C’est l’article II-70 de la Constitution européenne, qui traite de la liberté de pensée, de conscience et de religion. Plus précisément l’article est constitué de deux parties. La seconde, la plus courte constitue à elle seule une petite révolution pour certains pays de l’Union Européenne. Il met fin ainsi à une situation largement dénoncée par Amnesty International puisqu’il précise que : « Le droit à l’objection de conscience est reconnue selon les lois nationales qui en régissent l’exercice. »

Il ne s’agit donc plus d’un cas extrême ou d’un cas exceptionnel mais d’une situation explicitement prévue par la nomologie européenne. Il est vrai qu’il faudrait sans doute aller encore plus loin sur ce point mais c’est une étape fondamentale dans le sens de l’unification de cette notion.

La première partie, la plus longue, représente une véritable protection pour l’homme au sein de l’Union Européenne, puisqu’il n’est plus considéré comme un individu anonyme dans une société déshumanisée.

« Toute personne a droit à la liberté de pensée, de conscience et de religion. Ce droit implique la liberté de changer de religion ou de confession, ainsi que la liberté de manifester sa religion ou sa conviction individuellement ou collectivement en public ou en privé, par le culte, l’enseignement, les pratiques et l’accomplissement des rites. »

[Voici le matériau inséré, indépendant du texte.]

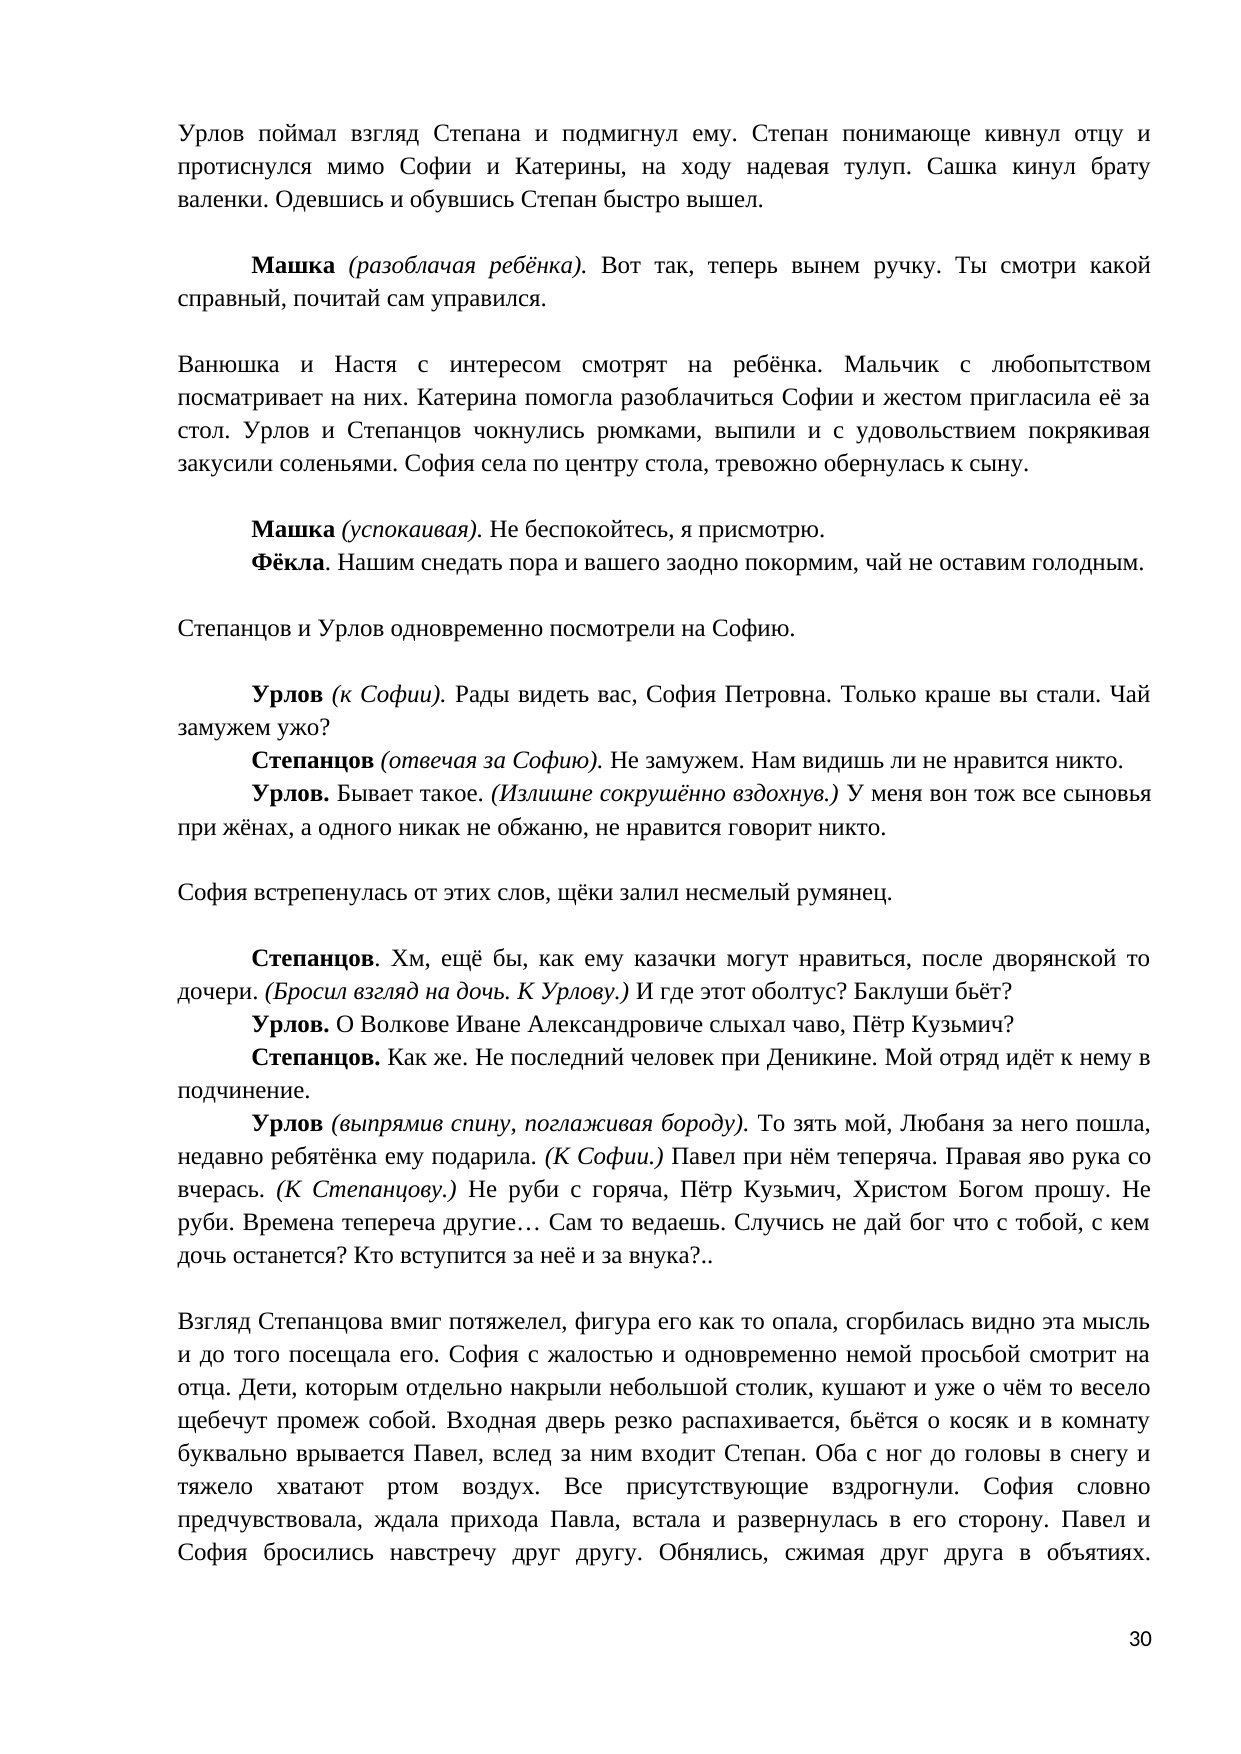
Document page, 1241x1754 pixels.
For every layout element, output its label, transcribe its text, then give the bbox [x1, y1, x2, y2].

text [177, 1306, 1152, 1566]
text Урлов. Бывает такое. (Излишне сокрушённо вздохнув.) У меня вон тож все сыновья при жёнах, а одного никак не обжаню, не нравится говорит никто. [177, 778, 1152, 840]
text Степанцов и Урлов одновременно посмотрели на Софию. [177, 613, 1152, 642]
text Машка (разоблачая ребёнка). Вот так, теперь вынем ручку. Ты смотри какой справный, почитай сам управился. [177, 250, 1152, 312]
text София встрепенулась от этих слов, щёки залил несмелый румянец. [177, 877, 1152, 906]
text Степанцов (отвечая за Софию). Не замужем. Нам видишь ли не нравится никто. [177, 746, 1152, 774]
text Машка (успокаивая). Не беспокойтесь, я присмотрю. [177, 514, 1152, 543]
text Ванюшка и Настя с интересом смотрят на ребёнка. Мальчик с любопытством посматривает на них. Катерина помогла разоблачиться Софии и жестом пригласила её за стол. Урлов и Степанцов чокнулись рюмками, выпили и с удовольствием покрякивая закусили соленьями. София села по центру стола, тревожно обернулась к сыну. [177, 349, 1152, 477]
text Урлов (выпрямив спину, поглаживая бороду). То зять мой, Любаня за него пошла, недавно ребятёнка ему подарила. (К Софии.) Павел при нём теперяча. Правая яво рука со вчерась. (К Степанцову.) Не руби с горяча, Пётр Кузьмич, Христом Богом прошу. Не руби. Времена тепереча другие… Сам то ведаешь. Случись не дай бог что с тобой, с кем дочь останется? Кто вступится за неё и за внука?.. [177, 1108, 1152, 1269]
text Степанцов. Хм, ещё бы, как ему казачки могут нравиться, после дворянской то дочери. (Бросил взгляд на дочь. К Урлову.) И где этот оболтус? Баклуши бьёт? [177, 943, 1152, 1005]
text Степанцов. Как же. Не последний человек при Деникине. Мой отряд идёт к нему в подчинение. [177, 1042, 1152, 1104]
text Урлов (к Софии). Рады видеть вас, София Петровна. Только краше вы стали. Чай замужем ужо? [177, 679, 1152, 741]
text Урлов. О Волкове Иване Александровиче слыхал чаво, Пётр Кузьмич? [177, 1009, 1152, 1038]
text Урлов поймал взгляд Степана и подмигнул ему. Степан понимающе кивнул отцу и протиснулся мимо Софии и Катерины, на ходу надевая тулуп. Сашка кинул брату валенки. Одевшись и обувшись Степан быстро вышел. [177, 118, 1152, 213]
text Фёкла. Нашим снедать пора и вашего заодно покормим, чай не оставим голодным. [177, 547, 1152, 576]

Ici l’influence de la déclaration des droits de l’homme est très nette. Et le texte constitue une nouvelle preuve de son actualité dans le domaine des droits de l’homme. Car l’universalité du texte ne doit pas être confondue avec une forme de neutralité fallacieuse. Dans ce domaine où tout est difficile en raison du mélange explosif que constituent le pouvoir et la religion, affirmer une égalité de droit de jure et non seulement de facto est déjà un acte de dignité sur le plan humain.

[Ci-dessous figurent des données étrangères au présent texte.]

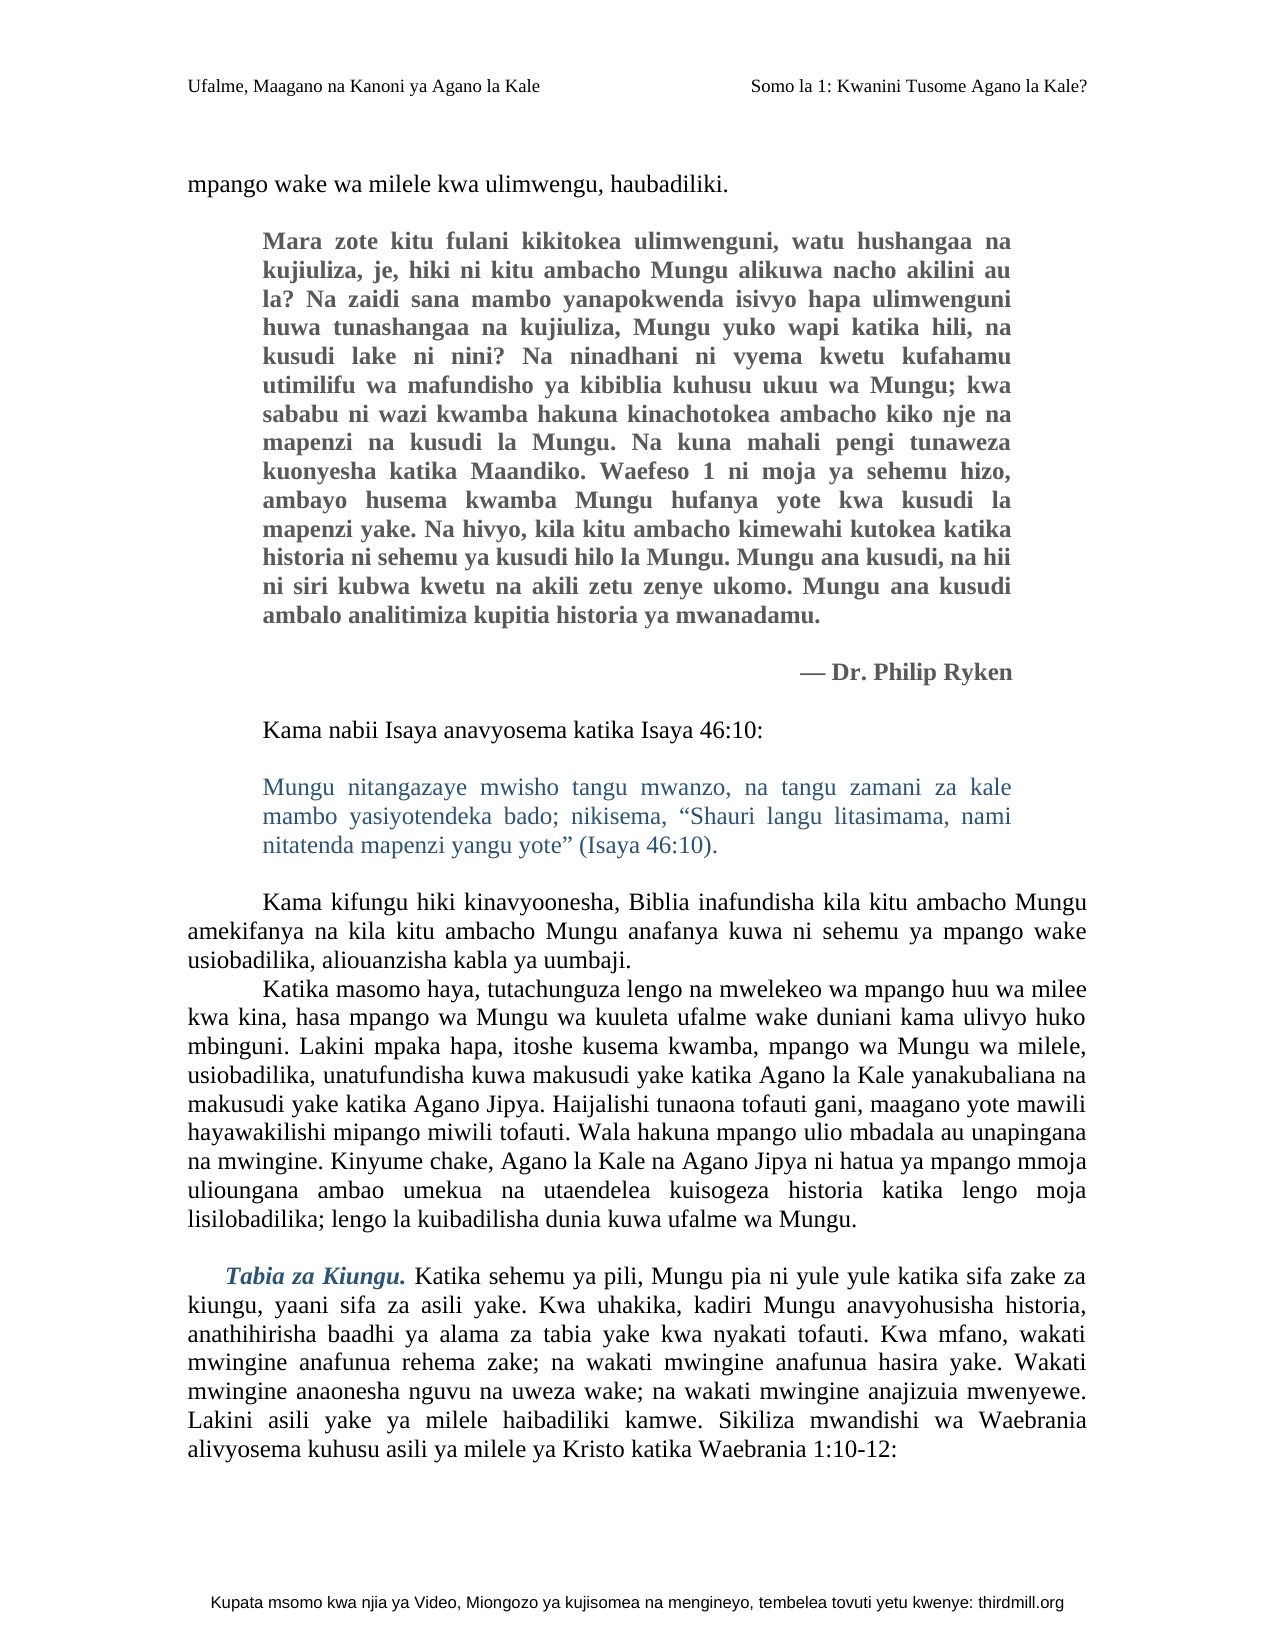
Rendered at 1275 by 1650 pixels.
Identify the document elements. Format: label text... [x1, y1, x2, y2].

text — Dr. Philip Ryken [262, 657, 1012, 686]
text Mungu nitangazaye mwisho tangu mwanzo, na tangu zamani za kale mambo yasiyotendeka bado; nikisema, “Shauri langu litasimama, nami nitatenda mapenzi yangu yote” (Isaya 46:10). [262, 772, 1012, 859]
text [187, 169, 1087, 197]
text Tabia za Kiungu. Katika sehemu ya pili, Mungu pia ni yule yule katika sifa zake za kiungu, yaani sifa za asili yake. Kwa uhakika, kadiri Mungu anavyohusisha historia, anathihirisha baadhi ya alama za tabia yake kwa nyakati tofauti. Kwa mfano, wakati mwingine anafunua rehema zake; na wakati mwingine anafunua hasira yake. Wakati mwingine anaonesha nguvu na uweza wake; na wakati mwingine anajizuia mwenyewe. Lakini asili yake ya milele haibadiliki kamwe. Sikiliza mwandishi wa Waebrania alivyosema kuhusu asili ya milele ya Kristo katika Waebrania 1:10-12: [187, 1261, 1087, 1462]
text Mara zote kitu fulani kikitokea ulimwenguni, watu hushangaa na kujiuliza, je, hiki ni kitu ambacho Mungu alikuwa nacho akilini au la? Na zaidi sana mambo yanapokwenda isivyo hapa ulimwenguni huwa tunashangaa na kujiuliza, Mungu yuko wapi katika hili, na kusudi lake ni nini? Na ninadhani ni vyema kwetu kufahamu utimilifu wa mafundisho ya kibiblia kuhusu ukuu wa Mungu; kwa sababu ni wazi kwamba hakuna kinachotokea ambacho kiko nje na mapenzi na kusudi la Mungu. Na kuna mahali pengi tunaweza kuonyesha katika Maandiko. Waefeso 1 ni moja ya sehemu hizo, ambayo husema kwamba Mungu hufanya yote kwa kusudi la mapenzi yake. Na hivyo, kila kitu ambacho kimewahi kutokea katika historia ni sehemu ya kusudi hilo la Mungu. Mungu ana kusudi, na hii ni siri kubwa kwetu na akili zetu zenye ukomo. Mungu ana kusudi ambalo analitimiza kupitia historia ya mwanadamu. [262, 226, 1012, 629]
text Kama nabii Isaya anavyosema katika Isaya 46:10: [187, 715, 1087, 744]
text Kama kifungu hiki kinavyoonesha, Biblia inafundisha kila kitu ambacho Mungu amekifanya na kila kitu ambacho Mungu anafanya kuwa ni sehemu ya mpango wake usiobadilika, aliouanzisha kabla ya uumbaji. [187, 887, 1087, 974]
text Katika masomo haya, tutachunguza lengo na mwelekeo wa mpango huu wa milee kwa kina, hasa mpango wa Mungu wa kuuleta ufalme wake duniani kama ulivyo huko mbinguni. Lakini mpaka hapa, itoshe kusema kwamba, mpango wa Mungu wa milele, usiobadilika, unatufundisha kuwa makusudi yake katika Agano la Kale yanakubaliana na makusudi yake katika Agano Jipya. Haijalishi tunaona tofauti gani, maagano yote mawili hayawakilishi mipango miwili tofauti. Wala hakuna mpango ulio mbadala au unapingana na mwingine. Kinyume chake, Agano la Kale na Agano Jipya ni hatua ya mpango mmoja ulioungana ambao umekua na utaendelea kuisogeza historia katika lengo moja lisilobadilika; lengo la kuibadilisha dunia kuwa ufalme wa Mungu. [187, 974, 1087, 1232]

Il est tout aussi important de prendre conscience du fait que la première phrase est explicitée puisque le texte décrit son implication essentielle. Cette mise au point, elle aussi, est loin d’être neutre vu le contexte sur le plan mondial. Il est nécessaire de remarquer qu’elle concerne plusieurs niveaux, aussi bien local que global. Elle met en place un cadre favorable pour la protection des minorités et cela ne se place plus dans un contexte national mais véritablement européen. Cela permet entre autre à des populations de la diaspora d’être protégées de la même manière, même si elles sont par ailleurs intégrées dans le tissu social local. Cela signifie que l’intégration peut s’effectuer sans une futile assimilation qui représente une négation de l’identité polyanthropique. Il ne s’agit pas non plus d’une désintégration de la structure réceptrice. En réalité nous avons la gestion d’un phénomène d’interaction mutuelle.

De manière plus générale, la liberté n’est plus considérée comme un acquis naturel mais un acquis éthique. Elle est d’une certaine manière octroyée par la justice et ce de manière absolument symétrique i.e. sans distinction. Nous avons donc dans cet article encore un point fondamental en matière de droits de l’homme.